» Study text
Credit Card Fraud Detection With Autoencoders
Abby
Posted on July 15, 2023
In this article, we'll leverage the power of autoencoders to address a key issue for banks and their customers: credit card fraud. Feel free to follow along with the full code tutorial in this Colab and get the Kaggle dataset here.
If you can't wait, check out the final public project here!
Credit Card Fraud
Credit card fraud represents an important, yet complex challenge for banks. In 2021 alone, Nilson estimated that credit card fraud had surpassed $28.5 billion dollars worldwide. And while effective fraud detection efforts, like the use of machine learning and deep learning algorithms, have helped bring about a steady decline in fraud since its peak in 2016, fraud still represents about 6.8% of international credit card transactions.
But fraudulent financial data comes with its own set of unique challenges. Fraudulent transactions represent anomalous data that make up a very small percentage of total transactions. This results in significant class imbalances that make many traditional evaluation metrics, like accuracy, irrelevant.
If you aren't already, you can follow along with the full code in this Colab.
The Data
Our data consists of two days' worth of real bank transactions made by European cardholders in 2013. In this dataset, fraud makes up just 0.172% of all transactions, meaning a model that predicted "no fraud" for every single observation would still achieve an accuracy of over 98%! In the pie chart below, fraudulent transactions are represented by the tiny orange sliver.
Additionally, in order to protect all personal identifiable information (PII) in this dataset, all features (besides Time
and Amount
) have undergone a PCA transformation. This means that we cannot use any domain knowledge for the purposes of feature engineering or selection.
Data Visualization and Pre-processing
Let's start out by visualizing our data. It would be impossible to plot 30 dimensions, so first we'll apply Scikit-Learn's implementation of t-SNE to the data. t-SNE is a dataset decomposition technique. Here we only plot the first two components with maximum information.
We can observe in this graph that there is little difference between fraudulent and non-fraudulent transactions. Most machine learning models would struggle to classify this data as-is.
First, we'll perform some very basic transformations to the data before feeding it to our model. The original Time
feature represents the number of seconds elapsed between each transaction and the first transaction in the data. We'll convert this relative time measure to hour-of-the-day.
We also scale the Time
and Amount
features, as all other features (V1
, V2
, … V28
) were previously scaled during the PCA transformation. Finally, because we are training an autoencoder to "learn" the embeddings of a normal transaction, we'll subset just normal samples as our training dataset, and use a 50:50 split of normal and fraudulent samples for our validation set. We'll also set aside 250 samples for a test dataset of completely unseen data.
# Convert relative 'Time' measure to hour of day
data["Time"] = data["Time"].apply(lambda x : x / 3600 % 24)
# Scale 'Time' and 'Amount'
data['Amount'] = StandardScaler().fit_transform(data['Amount'].values.reshape(-1, 1))
data['Time'] = StandardScaler().fit_transform(data['Time'].values.reshape(-1, 1))

» Assignment
Answer these from the autoencoder article:
(a) According to Nilson, what amount had credit card fraud passed worldwide in 2021?
(b) What percentage of all transactions in the dataset is fraud?
(c) How many samples are held back for the test dataset?

» Listed records
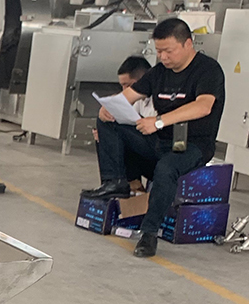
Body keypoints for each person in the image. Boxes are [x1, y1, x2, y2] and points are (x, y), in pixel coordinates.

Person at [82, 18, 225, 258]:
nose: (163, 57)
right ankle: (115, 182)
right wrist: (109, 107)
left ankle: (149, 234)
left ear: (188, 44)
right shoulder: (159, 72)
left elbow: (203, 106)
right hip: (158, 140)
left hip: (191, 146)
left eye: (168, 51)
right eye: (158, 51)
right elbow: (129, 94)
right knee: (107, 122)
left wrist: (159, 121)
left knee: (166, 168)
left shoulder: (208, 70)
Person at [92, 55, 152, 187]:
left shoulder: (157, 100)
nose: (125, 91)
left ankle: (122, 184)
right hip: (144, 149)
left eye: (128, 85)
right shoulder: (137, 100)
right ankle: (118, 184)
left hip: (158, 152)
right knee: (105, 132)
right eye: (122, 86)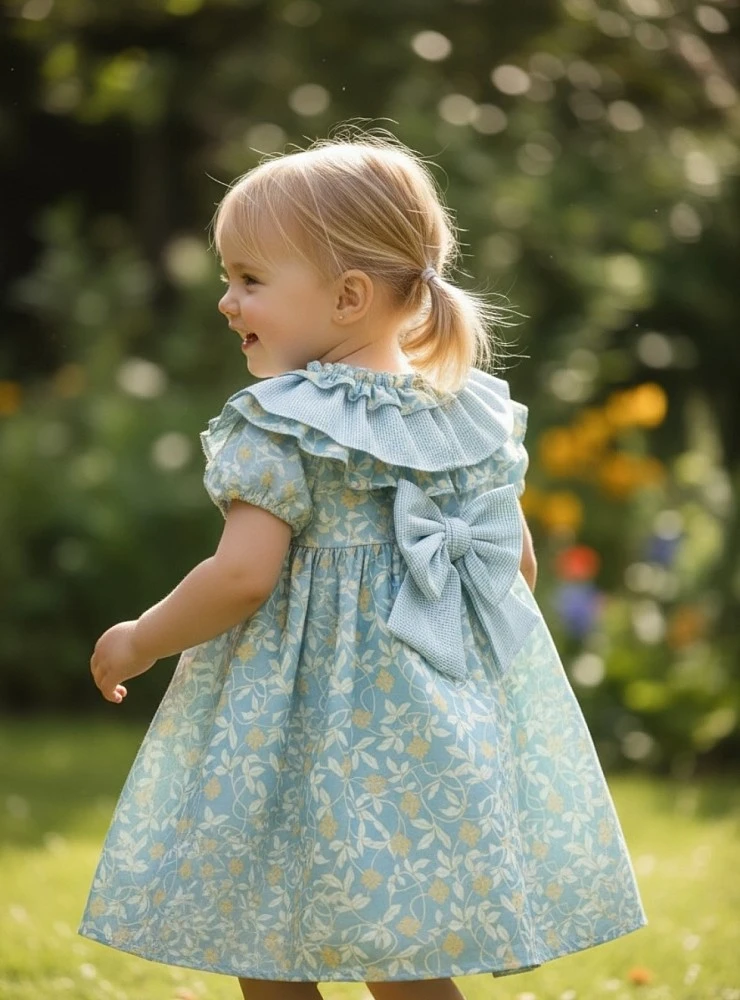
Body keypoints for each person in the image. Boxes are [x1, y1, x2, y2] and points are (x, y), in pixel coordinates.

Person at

==

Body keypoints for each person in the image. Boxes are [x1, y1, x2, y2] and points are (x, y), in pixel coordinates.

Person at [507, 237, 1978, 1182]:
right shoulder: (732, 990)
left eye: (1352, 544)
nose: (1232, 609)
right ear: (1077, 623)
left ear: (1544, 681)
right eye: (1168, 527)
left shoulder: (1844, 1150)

» Answer below
(a) $28.5 billion
(b) 0.172%
(c) 250